By Don McIntosh
If no agreement is reached by Nov. 15, at least 32,000 Kaiser Permanente workers in Oregon and California will go on strike. The unions are Oregon Federation of Nurses and Health Professionals (OFNHP), UNAC/UHCP, and United Steelworkers Local 7600. On Nov. 4 they issued a 10-day strike notice as required for hospitals under federal law. Two other unions representing 8,000 workers in Hawaii and Georgia have have taken strike votes and could soon join them.
The move to strike comes as unions report no significant improvements to Kaiser Permanente’s bargaining proposals since several members of the 50,000-member 21 union coalition Alliance of Health Care Unions (AHCU) authorized a strike.
Bargaining has rarely been so contentious at Kaiser, which for decades touted itself as a union partner and model employer.
“This partnership is on the rocks,” said OFNHP bargaining team chair Joshua Holt, a staff nurse at Kaiser Westside Medical Center in Hillsboro.
In an open provocation to union members, Kaiser is pushing a “two-tier” scheme in which new hires would be paid as much as 25% less than current members. That’s considered a union-busting move because it would divide the workforce.
“This two tier proposal, in addition to being anti union, also exacerbates the staffing crisis,” Holt said. “What it does is make sure that we’re not going to be able to get applicants to fill jobs they’re going to post in the future.”
In addition, Kaiser is proposing wage increases of 1% a year at a moment when inflation is currently running 5.4%. OFNHP is proposing raises of 4% a year.

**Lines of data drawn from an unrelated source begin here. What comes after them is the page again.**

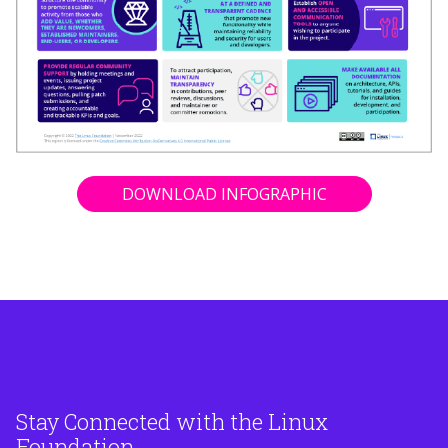
DOWNLOAD INFOGRAPHIC
Stay Connected with the Linux
Foundation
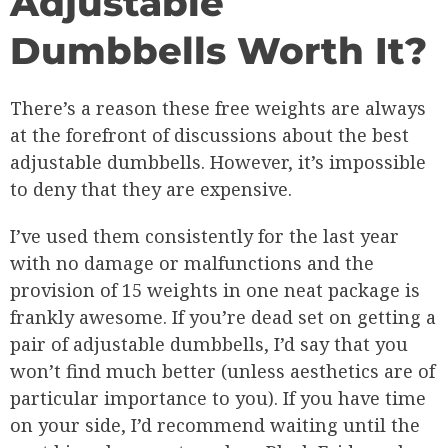
Adjustable
Dumbbells Worth It?
There’s a reason these free weights are always
at the forefront of discussions about the best
adjustable dumbbells. However, it’s impossible
to deny that they are expensive.
I’ve used them consistently for the last year
with no damage or malfunctions and the
provision of 15 weights in one neat package is
frankly awesome. If you’re dead set on getting a
pair of adjustable dumbbells, I’d say that you
won’t find much better (unless aesthetics are of
particular importance to you). If you have time
on your side, I’d recommend waiting until the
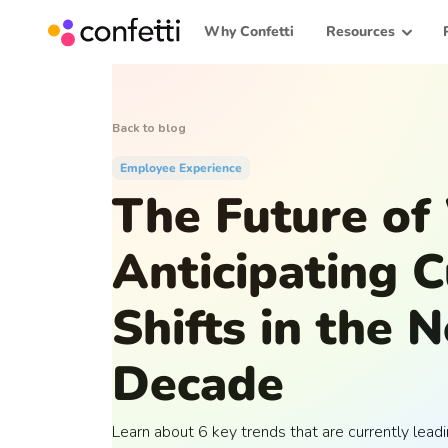
Why Confetti
Resources
Back to blog
Employee Experience
The Future of
Anticipating C
Shifts in the 
Decade
Learn about 6 key trends that are currently lead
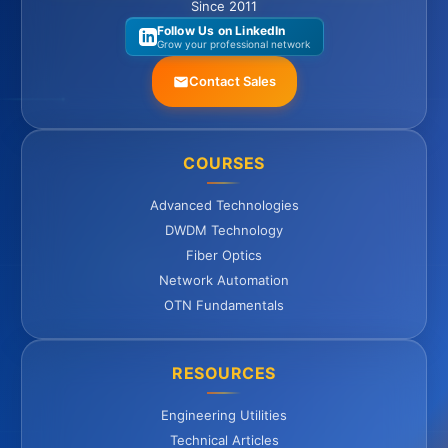
Since 2011
Follow Us on LinkedIn
Grow your professional network
Contact Sales
COURSES
Advanced Technologies
DWDM Technology
Fiber Optics
Network Automation
OTN Fundamentals
RESOURCES
Engineering Utilities
Technical Articles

Kaiser also hasn’t agreed to improve nurse staffing levels, a key demand of OFNHP and other unions. Management’s counter-proposal would actually worsen staffing levels, Holt says. On Oct. 28, OFNHP bargaining team members presented management negotiators with 9,000 pages of nurse complaints about unsafe staffing levels. Union members have been documenting instances of short-staffing since their current contract began Oct. 1, 2018.
Holt says members have made it clear that adequate staffing and patient care are their priorities, not money, and “patients not profits” is emerging as a key slogan of the deepening dispute.

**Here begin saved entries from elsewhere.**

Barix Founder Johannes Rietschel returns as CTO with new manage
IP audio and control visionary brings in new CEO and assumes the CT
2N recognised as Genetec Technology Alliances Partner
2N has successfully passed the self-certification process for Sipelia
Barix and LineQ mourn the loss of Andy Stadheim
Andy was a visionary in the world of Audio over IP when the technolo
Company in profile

“Everything about our proposal is about trying to improve the staffing conditions so that patients can get the care that they need,” Holt said. “That’s what this fight is about.”
Kaiser has 12 million health plan members and is technically a non-profit. But it has amassed reserves of $44.5 billion, and reported a healthy $2.7 billion in net revenue since the coronavirus pandemic began.

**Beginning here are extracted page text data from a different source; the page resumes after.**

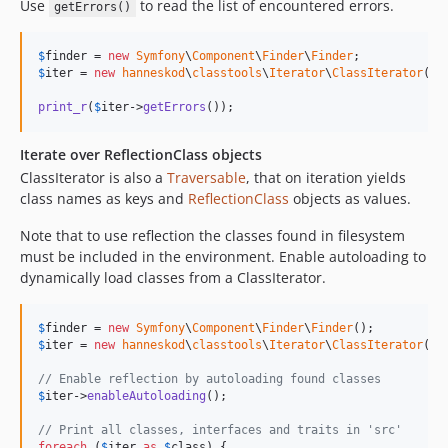
Use
to read the list of encountered errors.
getErrors()
$
finder
 = 
new
Symfony
\
Component
\
Finder
\
Finder
$
iter
 = 
new
hanneskod
\
classtools
\
Iterator
\
ClassIterator
(
$
f
print_r
(
$
iter
->
getErrors
());
Iterate over ReflectionClass objects
ClassIterator is also a
Traversable
, that on iteration yields
class names as keys and
ReflectionClass
objects as values.
Note that to use reflection the classes found in filesystem
must be included in the environment. Enable autoloading to
dynamically load classes from a ClassIterator.
$
finder
 = 
new
Symfony
\
Component
\
Finder
\
Finder
$
iter
 = 
new
hanneskod
\
classtools
\
Iterator
\
ClassIterator
(
$
f
// Enable reflection by autoloading found classes
$
iter
->
enableAutoloading
();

Meanwhile, in what may be more evidence of ethical rot among Kaiser executives, the U.S. Justice Department filed allegations in federal court Oct. 25 that Kaiser Permanente units in California and Colorado defrauded Medicare by about $1 billion over a number of years — altering patient medical records to add diagnoses after the fact that either didn’t exist or were unrelated to patient visits, and billing Medicare for the fraudulent diagnoses.